If nothing else, local taxpayers should be annoyed that local wages, many of them paid out of local taxes, are being pulled out of the local economy each month. That’s educators and first responders, librarians and public health workers, none of whom make market wages and few of whom will truly call where they live home if they can never buy in. Why does New York need Shelby County’s tax dollars more than Shelby County does?

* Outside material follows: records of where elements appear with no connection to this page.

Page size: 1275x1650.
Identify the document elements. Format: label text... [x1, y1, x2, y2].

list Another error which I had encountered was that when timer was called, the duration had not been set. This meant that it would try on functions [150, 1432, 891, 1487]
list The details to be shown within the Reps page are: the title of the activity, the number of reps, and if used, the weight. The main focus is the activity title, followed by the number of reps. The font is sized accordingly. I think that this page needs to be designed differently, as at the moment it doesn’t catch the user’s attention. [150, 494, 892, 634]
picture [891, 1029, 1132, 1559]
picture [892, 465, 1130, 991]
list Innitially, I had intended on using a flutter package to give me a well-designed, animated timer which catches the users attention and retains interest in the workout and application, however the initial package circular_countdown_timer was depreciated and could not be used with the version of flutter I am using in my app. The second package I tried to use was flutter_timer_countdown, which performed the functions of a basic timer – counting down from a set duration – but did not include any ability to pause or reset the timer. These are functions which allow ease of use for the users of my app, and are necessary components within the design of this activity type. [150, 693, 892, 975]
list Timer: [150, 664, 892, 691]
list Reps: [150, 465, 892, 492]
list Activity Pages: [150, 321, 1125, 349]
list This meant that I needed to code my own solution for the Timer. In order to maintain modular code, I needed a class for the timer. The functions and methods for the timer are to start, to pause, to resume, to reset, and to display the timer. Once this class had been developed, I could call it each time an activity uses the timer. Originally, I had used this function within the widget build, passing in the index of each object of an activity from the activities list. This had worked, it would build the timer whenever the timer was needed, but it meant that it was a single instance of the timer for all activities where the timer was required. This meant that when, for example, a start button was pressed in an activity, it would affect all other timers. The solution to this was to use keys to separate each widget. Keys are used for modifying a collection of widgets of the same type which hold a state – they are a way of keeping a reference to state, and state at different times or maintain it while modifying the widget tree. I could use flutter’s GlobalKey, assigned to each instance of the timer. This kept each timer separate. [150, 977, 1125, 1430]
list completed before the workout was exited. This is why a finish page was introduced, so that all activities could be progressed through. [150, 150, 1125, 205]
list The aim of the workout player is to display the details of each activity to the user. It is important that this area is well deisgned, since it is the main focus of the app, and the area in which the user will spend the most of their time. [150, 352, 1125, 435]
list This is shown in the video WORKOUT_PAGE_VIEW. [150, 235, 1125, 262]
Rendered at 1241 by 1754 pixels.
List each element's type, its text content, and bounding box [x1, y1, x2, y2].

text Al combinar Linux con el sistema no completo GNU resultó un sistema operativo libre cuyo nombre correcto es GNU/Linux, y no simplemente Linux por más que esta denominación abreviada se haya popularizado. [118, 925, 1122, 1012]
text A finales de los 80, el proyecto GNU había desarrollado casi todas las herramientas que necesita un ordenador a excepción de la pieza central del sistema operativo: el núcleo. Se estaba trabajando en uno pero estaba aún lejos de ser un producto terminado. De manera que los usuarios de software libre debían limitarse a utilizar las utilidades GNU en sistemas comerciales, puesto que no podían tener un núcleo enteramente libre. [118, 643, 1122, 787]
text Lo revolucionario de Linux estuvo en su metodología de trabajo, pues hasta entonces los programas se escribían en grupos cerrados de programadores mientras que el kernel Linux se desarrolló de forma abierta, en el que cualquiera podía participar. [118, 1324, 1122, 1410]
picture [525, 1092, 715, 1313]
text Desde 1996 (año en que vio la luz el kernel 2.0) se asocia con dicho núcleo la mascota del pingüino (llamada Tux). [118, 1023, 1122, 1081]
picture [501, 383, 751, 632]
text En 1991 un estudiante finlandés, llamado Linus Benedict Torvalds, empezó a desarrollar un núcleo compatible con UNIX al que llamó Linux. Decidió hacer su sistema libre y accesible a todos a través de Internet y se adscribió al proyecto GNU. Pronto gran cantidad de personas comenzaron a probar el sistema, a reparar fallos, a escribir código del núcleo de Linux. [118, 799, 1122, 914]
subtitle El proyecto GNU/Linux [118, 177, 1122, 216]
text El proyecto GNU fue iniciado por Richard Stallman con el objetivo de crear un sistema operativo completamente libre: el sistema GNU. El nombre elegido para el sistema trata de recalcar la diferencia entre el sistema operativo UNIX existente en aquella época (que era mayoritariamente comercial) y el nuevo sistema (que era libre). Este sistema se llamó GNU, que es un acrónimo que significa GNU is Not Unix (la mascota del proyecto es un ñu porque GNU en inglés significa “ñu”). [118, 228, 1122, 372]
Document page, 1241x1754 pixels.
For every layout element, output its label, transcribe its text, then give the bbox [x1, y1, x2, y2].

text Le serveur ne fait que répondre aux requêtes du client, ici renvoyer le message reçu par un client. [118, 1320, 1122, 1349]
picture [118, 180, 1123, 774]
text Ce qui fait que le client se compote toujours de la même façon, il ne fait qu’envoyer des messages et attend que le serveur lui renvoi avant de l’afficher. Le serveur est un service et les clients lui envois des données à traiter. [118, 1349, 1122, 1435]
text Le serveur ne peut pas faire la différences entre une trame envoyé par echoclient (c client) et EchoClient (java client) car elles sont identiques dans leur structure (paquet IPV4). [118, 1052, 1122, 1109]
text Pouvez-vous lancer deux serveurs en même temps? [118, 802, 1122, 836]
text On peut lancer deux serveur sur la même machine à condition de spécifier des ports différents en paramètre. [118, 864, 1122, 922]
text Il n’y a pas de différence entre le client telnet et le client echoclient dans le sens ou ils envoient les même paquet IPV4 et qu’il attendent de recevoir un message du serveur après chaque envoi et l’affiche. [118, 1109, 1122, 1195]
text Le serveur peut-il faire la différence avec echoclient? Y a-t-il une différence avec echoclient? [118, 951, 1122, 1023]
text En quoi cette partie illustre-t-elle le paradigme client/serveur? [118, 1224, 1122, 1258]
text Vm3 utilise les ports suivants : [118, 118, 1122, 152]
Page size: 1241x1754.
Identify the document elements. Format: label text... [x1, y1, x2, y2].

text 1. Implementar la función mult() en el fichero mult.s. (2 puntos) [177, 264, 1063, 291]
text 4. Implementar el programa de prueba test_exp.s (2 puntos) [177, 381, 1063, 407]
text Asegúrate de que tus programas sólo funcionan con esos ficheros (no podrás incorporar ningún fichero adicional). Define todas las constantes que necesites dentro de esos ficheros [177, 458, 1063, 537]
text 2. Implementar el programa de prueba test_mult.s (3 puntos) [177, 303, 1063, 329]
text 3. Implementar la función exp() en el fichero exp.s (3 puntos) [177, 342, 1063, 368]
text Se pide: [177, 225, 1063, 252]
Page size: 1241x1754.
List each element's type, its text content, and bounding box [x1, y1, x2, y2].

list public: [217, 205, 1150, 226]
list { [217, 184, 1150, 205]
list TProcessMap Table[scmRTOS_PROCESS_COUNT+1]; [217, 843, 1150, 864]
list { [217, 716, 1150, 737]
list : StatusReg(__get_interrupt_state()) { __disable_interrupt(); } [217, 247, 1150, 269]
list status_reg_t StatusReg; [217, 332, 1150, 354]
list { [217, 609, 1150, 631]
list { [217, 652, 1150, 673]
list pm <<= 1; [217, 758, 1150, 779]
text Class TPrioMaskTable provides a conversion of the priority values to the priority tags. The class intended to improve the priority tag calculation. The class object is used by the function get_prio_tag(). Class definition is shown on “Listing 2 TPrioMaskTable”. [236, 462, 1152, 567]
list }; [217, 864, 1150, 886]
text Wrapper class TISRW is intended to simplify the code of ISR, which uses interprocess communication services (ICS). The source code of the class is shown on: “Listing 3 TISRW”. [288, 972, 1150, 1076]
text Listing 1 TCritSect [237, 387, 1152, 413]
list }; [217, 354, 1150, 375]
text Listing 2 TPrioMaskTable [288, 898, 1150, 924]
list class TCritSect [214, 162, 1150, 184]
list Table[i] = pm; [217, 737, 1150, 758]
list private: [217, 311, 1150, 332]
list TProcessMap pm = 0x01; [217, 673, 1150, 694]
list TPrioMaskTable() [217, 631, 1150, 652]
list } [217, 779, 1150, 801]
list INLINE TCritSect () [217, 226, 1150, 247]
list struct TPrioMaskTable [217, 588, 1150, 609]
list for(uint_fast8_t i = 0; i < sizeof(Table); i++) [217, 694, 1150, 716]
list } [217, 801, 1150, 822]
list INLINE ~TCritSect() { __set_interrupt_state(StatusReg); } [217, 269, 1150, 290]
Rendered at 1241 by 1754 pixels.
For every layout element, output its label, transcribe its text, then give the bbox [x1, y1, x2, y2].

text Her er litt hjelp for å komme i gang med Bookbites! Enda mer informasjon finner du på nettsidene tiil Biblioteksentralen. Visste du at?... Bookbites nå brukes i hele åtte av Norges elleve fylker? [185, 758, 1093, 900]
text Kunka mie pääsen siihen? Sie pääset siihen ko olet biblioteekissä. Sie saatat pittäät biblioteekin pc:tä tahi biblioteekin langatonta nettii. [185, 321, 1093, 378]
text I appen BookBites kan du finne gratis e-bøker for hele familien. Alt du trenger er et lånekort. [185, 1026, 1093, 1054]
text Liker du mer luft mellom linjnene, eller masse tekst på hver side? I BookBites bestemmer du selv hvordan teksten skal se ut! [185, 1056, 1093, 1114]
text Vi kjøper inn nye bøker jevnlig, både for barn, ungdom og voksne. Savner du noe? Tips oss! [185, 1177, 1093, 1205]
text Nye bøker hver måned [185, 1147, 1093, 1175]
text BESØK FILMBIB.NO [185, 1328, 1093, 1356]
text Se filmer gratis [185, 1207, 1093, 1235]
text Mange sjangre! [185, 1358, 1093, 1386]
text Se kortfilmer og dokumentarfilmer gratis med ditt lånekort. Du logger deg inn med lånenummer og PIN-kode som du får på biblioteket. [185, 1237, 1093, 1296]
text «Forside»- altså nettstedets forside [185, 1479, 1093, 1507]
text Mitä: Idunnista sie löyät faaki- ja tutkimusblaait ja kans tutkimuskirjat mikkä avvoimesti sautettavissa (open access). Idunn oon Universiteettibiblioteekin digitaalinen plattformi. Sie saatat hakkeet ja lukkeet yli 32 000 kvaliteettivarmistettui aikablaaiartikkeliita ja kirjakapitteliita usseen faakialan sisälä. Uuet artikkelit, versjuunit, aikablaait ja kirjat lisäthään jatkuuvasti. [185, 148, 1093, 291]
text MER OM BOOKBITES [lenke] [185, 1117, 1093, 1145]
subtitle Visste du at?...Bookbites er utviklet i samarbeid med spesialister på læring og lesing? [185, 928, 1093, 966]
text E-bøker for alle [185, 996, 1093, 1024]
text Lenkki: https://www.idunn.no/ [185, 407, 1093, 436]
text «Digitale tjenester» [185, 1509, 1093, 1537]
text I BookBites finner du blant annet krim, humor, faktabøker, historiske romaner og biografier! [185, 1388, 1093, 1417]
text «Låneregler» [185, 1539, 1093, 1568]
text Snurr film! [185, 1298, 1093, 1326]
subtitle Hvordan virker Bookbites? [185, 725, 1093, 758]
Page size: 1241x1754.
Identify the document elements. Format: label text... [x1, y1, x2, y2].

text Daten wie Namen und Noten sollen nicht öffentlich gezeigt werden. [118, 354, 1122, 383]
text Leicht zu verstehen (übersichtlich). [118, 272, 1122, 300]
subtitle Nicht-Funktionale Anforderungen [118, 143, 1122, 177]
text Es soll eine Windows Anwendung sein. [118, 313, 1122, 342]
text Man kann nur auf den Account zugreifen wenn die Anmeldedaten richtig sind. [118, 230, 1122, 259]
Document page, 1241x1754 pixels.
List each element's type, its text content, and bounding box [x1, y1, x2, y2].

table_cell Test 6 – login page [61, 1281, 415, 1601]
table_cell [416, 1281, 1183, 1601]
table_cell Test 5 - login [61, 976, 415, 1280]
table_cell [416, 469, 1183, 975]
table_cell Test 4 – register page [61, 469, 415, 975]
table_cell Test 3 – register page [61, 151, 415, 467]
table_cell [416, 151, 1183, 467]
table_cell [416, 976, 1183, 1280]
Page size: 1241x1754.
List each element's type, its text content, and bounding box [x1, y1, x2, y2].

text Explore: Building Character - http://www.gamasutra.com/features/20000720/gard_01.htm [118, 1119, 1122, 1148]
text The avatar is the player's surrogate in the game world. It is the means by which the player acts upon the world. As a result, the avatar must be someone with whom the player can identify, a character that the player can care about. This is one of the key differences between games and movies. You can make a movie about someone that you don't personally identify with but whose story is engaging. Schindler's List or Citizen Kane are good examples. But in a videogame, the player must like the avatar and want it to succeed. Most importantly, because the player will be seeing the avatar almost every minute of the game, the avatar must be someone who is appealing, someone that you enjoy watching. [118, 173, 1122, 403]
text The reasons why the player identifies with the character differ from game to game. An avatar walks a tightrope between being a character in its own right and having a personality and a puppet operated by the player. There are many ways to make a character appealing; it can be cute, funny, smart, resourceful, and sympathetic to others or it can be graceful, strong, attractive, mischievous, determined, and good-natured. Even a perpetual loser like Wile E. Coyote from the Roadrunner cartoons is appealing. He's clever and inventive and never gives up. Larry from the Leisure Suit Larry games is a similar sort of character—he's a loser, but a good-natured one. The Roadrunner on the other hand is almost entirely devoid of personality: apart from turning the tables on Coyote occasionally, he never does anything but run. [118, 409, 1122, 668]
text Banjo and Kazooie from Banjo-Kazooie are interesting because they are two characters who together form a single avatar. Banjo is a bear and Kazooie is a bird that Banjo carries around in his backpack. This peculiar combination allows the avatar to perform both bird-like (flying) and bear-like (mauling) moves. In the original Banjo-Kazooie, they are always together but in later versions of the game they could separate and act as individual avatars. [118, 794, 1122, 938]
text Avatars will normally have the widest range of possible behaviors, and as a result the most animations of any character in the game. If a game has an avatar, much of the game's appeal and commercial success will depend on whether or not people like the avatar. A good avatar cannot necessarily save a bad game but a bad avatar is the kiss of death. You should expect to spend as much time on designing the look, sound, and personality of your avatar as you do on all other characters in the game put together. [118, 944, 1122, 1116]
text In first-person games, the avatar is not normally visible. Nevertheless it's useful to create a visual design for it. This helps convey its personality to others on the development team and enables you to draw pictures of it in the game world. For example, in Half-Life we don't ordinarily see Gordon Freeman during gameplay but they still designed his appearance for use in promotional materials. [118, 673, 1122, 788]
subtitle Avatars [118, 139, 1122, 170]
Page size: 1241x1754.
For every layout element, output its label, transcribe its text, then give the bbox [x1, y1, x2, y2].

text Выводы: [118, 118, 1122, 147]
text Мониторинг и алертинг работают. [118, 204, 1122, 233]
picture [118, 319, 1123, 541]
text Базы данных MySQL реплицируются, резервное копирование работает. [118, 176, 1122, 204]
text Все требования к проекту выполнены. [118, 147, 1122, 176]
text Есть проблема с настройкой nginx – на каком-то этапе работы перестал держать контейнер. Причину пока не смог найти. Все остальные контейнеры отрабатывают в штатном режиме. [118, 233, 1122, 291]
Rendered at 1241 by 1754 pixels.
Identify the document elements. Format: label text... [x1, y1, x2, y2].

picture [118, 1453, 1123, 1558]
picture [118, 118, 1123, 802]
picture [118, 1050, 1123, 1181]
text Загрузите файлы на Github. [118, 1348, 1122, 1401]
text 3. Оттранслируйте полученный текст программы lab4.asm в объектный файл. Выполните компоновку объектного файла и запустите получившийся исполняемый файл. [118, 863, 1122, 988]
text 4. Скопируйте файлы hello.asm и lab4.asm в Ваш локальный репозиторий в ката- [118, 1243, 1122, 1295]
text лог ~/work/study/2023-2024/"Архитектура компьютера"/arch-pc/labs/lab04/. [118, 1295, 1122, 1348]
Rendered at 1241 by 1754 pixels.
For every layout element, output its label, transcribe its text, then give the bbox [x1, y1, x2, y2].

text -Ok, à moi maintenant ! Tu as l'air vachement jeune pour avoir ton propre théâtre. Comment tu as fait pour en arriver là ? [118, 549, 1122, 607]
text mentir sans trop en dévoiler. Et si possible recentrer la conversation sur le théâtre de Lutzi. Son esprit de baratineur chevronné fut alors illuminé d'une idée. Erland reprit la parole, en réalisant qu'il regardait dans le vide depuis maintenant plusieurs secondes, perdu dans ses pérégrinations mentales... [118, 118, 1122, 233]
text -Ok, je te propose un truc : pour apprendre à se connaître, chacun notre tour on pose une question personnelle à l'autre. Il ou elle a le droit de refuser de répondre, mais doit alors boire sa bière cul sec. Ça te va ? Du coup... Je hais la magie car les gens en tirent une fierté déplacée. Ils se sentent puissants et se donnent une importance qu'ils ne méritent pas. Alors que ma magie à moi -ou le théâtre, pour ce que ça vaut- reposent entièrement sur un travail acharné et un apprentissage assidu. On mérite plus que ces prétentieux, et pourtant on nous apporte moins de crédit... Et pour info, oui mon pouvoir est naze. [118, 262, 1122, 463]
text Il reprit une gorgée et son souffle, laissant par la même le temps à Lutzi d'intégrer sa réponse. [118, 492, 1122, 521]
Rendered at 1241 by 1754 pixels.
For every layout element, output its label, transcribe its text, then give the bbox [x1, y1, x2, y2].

But as a first step, long-term rentals of single family homes should be illegal: if people are so adamant that homes and neighborhoods are for families, then they can’t at the same time be assets, with rotating tenants. Anti-density/development types love to talk about neighborhood character but they don’t mean anything by that, other than thinly-disguised racism. They’re just pulling up the ladder behind them, making sure no one else has the same opportunity to build wealth from artificial scarcity (land is truly scarce but how we develop and use it is where the artificiality comes from). There is a caste system, as Isabel Wilkerson pointed out.

Hard to imagine this ever changing. Without a social safety net that obviates the need to accumulate the wealth in land for a secure retirement, no one will give that up.